The copy you produce must hold every record exactly, and none of the images.

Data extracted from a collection
Segment Open
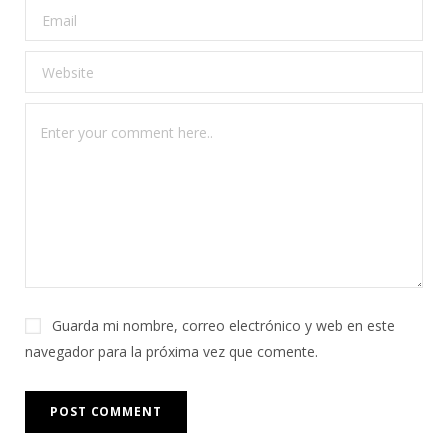
Guarda mi nombre, correo electrónico y web en este
navegador para la próxima vez que comente.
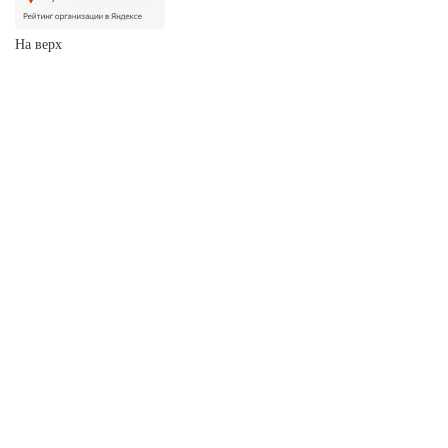
На верх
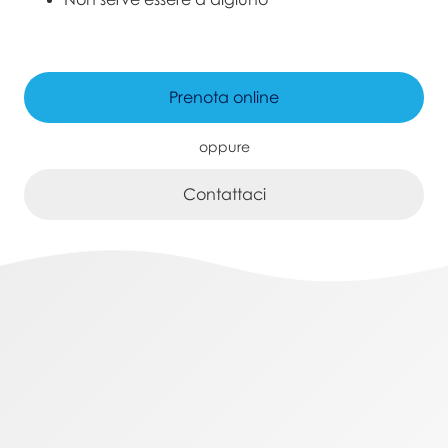
Prenota online
oppure
Contattaci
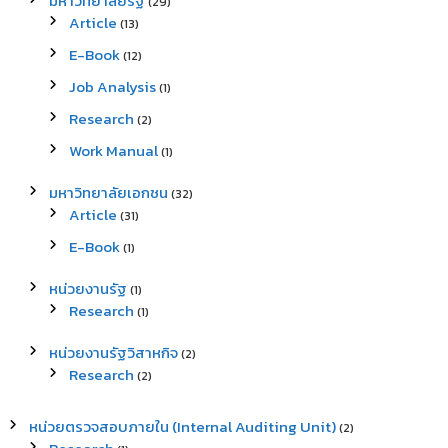
มหาวิทยาลัยรัฐ
(29)
Article
(13)
E-Book
(12)
Job Analysis
(1)
Research
(2)
Work Manual
(1)
มหาวิทยาลัยเอกชน
(32)
Article
(31)
E-Book
(1)
หน่วยงานรัฐ
(1)
Research
(1)
หน่วยงานรัฐวิสาหกิจ
(2)
Research
(2)
หน่วยตรวจสอบภายใน (Internal Auditing Unit)
(2)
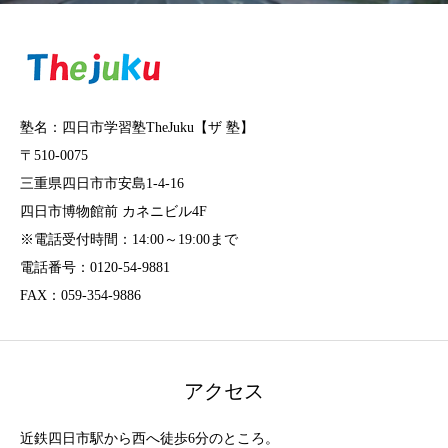
塾名：四日市学習塾TheJuku【ザ 塾】
〒510-0075
三重県四日市市安島1-4-16
四日市博物館前 カネニビル4F
※電話受付時間：14:00～19:00まで
電話番号：0120-54-9881
FAX：059-354-9886
アクセス
近鉄四日市駅から西へ徒歩6分のところ。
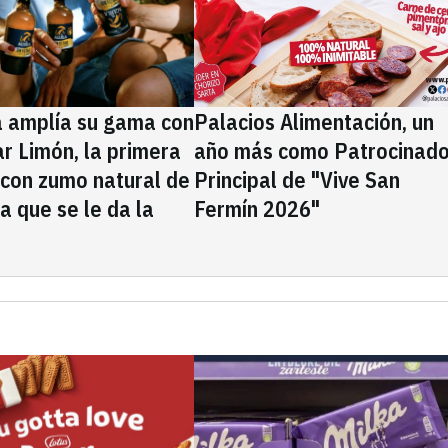
a amplía su gama con
Palacios Alimentación, un
rar Limón, la primera
año más como Patrocinado
 con zumo natural de
Principal de "Vive San
la que se le da la
Fermín 2026"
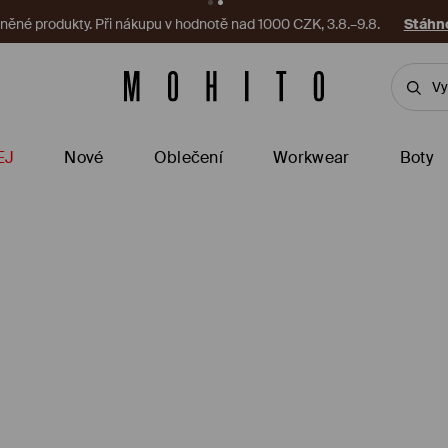
ěné produkty. Při nákupu v hodnotě nad 1000 CZK, 3.8.–9.8.
Stáhno
EJ
Nové
Oblečení
Workwear
Boty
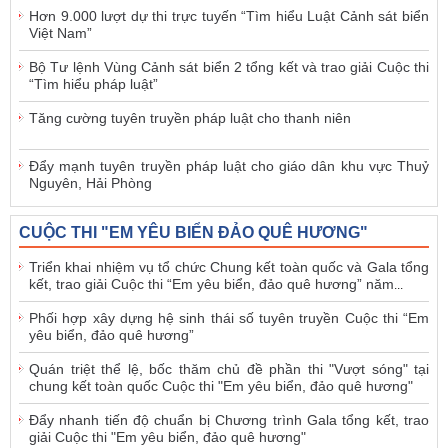
Hơn 9.000 lượt dự thi trực tuyến “Tìm hiểu Luật Cảnh sát biển
Việt Nam”
Bộ Tư lệnh Vùng Cảnh sát biển 2 tổng kết và trao giải Cuộc thi
“Tìm hiểu pháp luật”
Tăng cường tuyên truyền pháp luật cho thanh niên
Đẩy mạnh tuyên truyền pháp luật cho giáo dân khu vực Thuỷ
Nguyên, Hải Phòng
CUỘC THI "EM YÊU BIỂN ĐẢO QUÊ HƯƠNG"
Triển khai nhiệm vụ tổ chức Chung kết toàn quốc và Gala tổng
kết, trao giải Cuộc thi “Em yêu biển, đảo quê hương” năm
...
Phối hợp xây dựng hệ sinh thái số tuyên truyền Cuộc thi “Em
yêu biển, đảo quê hương”
Quán triệt thể lệ, bốc thăm chủ đề phần thi "Vượt sóng" tại
chung kết toàn quốc Cuộc thi "Em yêu biển, đảo quê hương"
Đẩy nhanh tiến độ chuẩn bị Chương trình Gala tổng kết, trao
giải Cuộc thi "Em yêu biển, đảo quê hương"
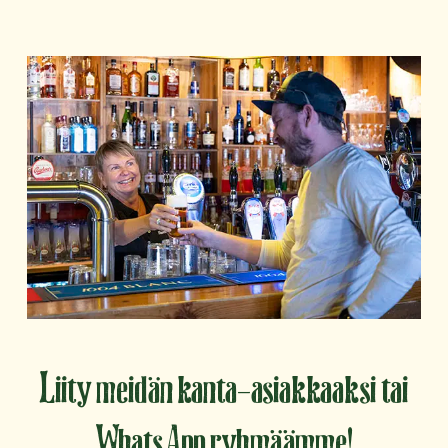
Liity meidän kanta-asiakkaaksi tai
WhatsApp ryhmäämme!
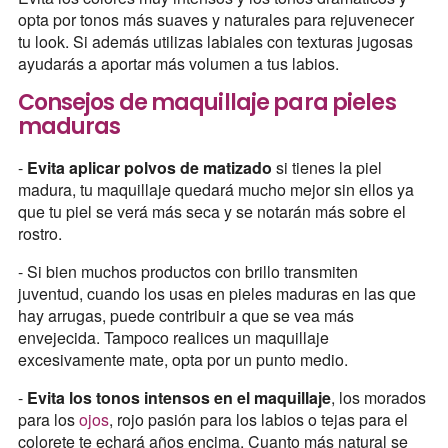
opta por tonos más suaves y naturales para rejuvenecer
tu look. Si además utilizas labiales con texturas jugosas
ayudarás a aportar más volumen a tus labios.
Consejos de maquillaje para pieles
maduras
-
Evita aplicar polvos de matizado
si tienes la piel
madura, tu maquillaje quedará mucho mejor sin ellos ya
que tu piel se verá más seca y se notarán más sobre el
rostro.
- Si bien muchos productos con brillo transmiten
juventud, cuando los usas en pieles maduras en las que
hay arrugas, puede contribuir a que se vea más
envejecida. Tampoco realices un maquillaje
excesivamente mate, opta por un punto medio.
-
Evita los tonos intensos en el maquillaje
, los morados
para los
ojos
, rojo pasión para los labios o tejas para el
colorete te echará años encima. Cuanto más natural se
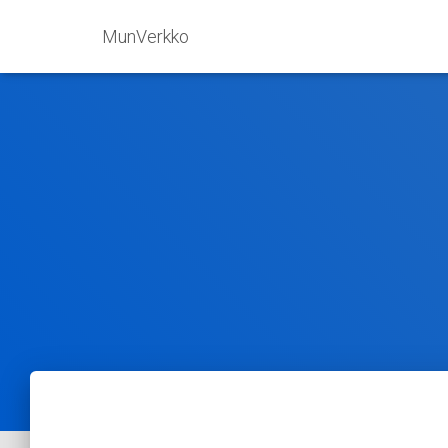
MunVerkko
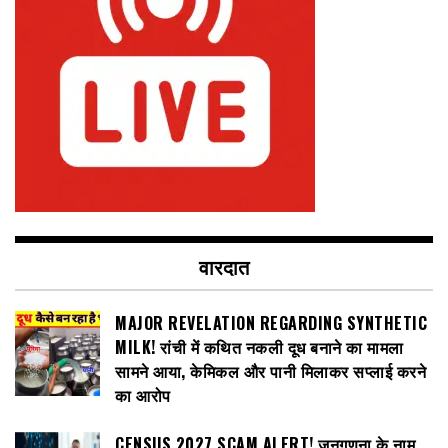
वारदात
MAJOR REVELATION REGARDING SYNTHETIC
MILK! रांची में कथित नकली दूध बनाने का मामला
सामने आया, केमिकल और पानी मिलाकर सप्लाई करने
का आरोप
CENSUS 2027 SCAM ALERT! जनगणना के नाम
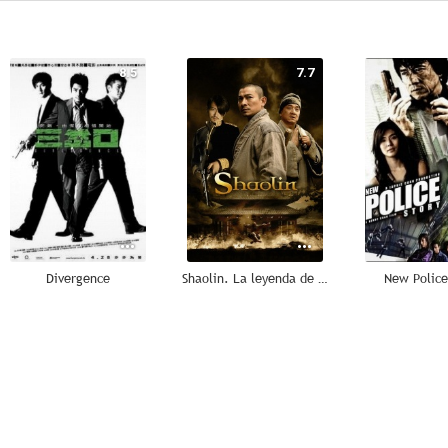
8.5
7.7
Divergence
Shaolin. La leyenda de los monjes guerreros
New Police
6.5
6.3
Segment Closed
**Answer to the exercise:**
Guarda mi nombre, correo electrónico y web en este
navegador para la próxima vez que comente.
На верх
Prenota online
oppure
Contattaci
มหาวิทยาลัยรัฐ
(29)
Article
(13)
E-Book
(12)
Job Analysis
(1)
Research
(2)
Work Manual
(1)
มหาวิทยาลัยเอกชน
(32)
Article
(31)
E-Book
(1)
หน่วยงานรัฐ
(1)
Research
(1)
หน่วยงานรัฐวิสาหกิจ
(2)
Research
(2)
หน่วยตรวจสอบภายใน (Internal Auditing Unit)
(2)
塾名：四日市学習塾TheJuku【ザ 塾】
〒510-0075
三重県四日市市安島1-4-16
四日市博物館前 カネニビル4F
※電話受付時間：14:00～19:00まで
電話番号：0120-54-9881
FAX：059-354-9886
アクセス
近鉄四日市駅から西へ徒歩6分のところ。
a amplía su gama con
Palacios Alimentación, un
rar Limón, la primera
año más como Patrocinado
 con zumo natural de
Principal de "Vive San
la que se le da la
Fermín 2026"
ěné produkty. Při nákupu v hodnotě nad 1000 CZK, 3.8.–9.8.
Stáhno
EJ
Nové
Oblečení
Workwear
Boty
Hơn 9.000 lượt dự thi trực tuyến “Tìm hiểu Luật Cảnh sát biển
Việt Nam”
Bộ Tư lệnh Vùng Cảnh sát biển 2 tổng kết và trao giải Cuộc thi
“Tìm hiểu pháp luật”
Tăng cường tuyên truyền pháp luật cho thanh niên
Đẩy mạnh tuyên truyền pháp luật cho giáo dân khu vực Thuỷ
Nguyên, Hải Phòng
CUỘC THI "EM YÊU BIỂN ĐẢO QUÊ HƯƠNG"
Triển khai nhiệm vụ tổ chức Chung kết toàn quốc và Gala tổng
kết, trao giải Cuộc thi “Em yêu biển, đảo quê hương” năm
...
Phối hợp xây dựng hệ sinh thái số tuyên truyền Cuộc thi “Em
yêu biển, đảo quê hương”
Quán triệt thể lệ, bốc thăm chủ đề phần thi "Vượt sóng" tại
chung kết toàn quốc Cuộc thi "Em yêu biển, đảo quê hương"
Đẩy nhanh tiến độ chuẩn bị Chương trình Gala tổng kết, trao
giải Cuộc thi "Em yêu biển, đảo quê hương"
Liity meidän kanta-asiakkaaksi tai
WhatsApp ryhmäämme!
opta por tonos más suaves y naturales para rejuvenecer
tu look. Si además utilizas labiales con texturas jugosas
ayudarás a aportar más volumen a tus labios.
Consejos de maquillaje para pieles
maduras
-
Evita aplicar polvos de matizado
si tienes la piel
madura, tu maquillaje quedará mucho mejor sin ellos ya
que tu piel se verá más seca y se notarán más sobre el
rostro.
- Si bien muchos productos con brillo transmiten
juventud, cuando los usas en pieles maduras en las que
hay arrugas, puede contribuir a que se vea más
envejecida. Tampoco realices un maquillaje
excesivamente mate, opta por un punto medio.
-
Evita los tonos intensos en el maquillaje
, los morados
para los
ojos
, rojo pasión para los labios o tejas para el
colorete te echará años encima. Cuanto más natural se
MunVerkko
वारदात
MAJOR REVELATION REGARDING SYNTHETIC
MILK! रांची में कथित नकली दूध बनाने का मामला
सामने आया, केमिकल और पानी मिलाकर सप्लाई करने
का आरोप
CENSUS 2027 SCAM ALERT! जनगणना के नाम
8.5
7.7
Divergence
Shaolin. La leyenda de los monjes guerreros
New Police
6.5
6.3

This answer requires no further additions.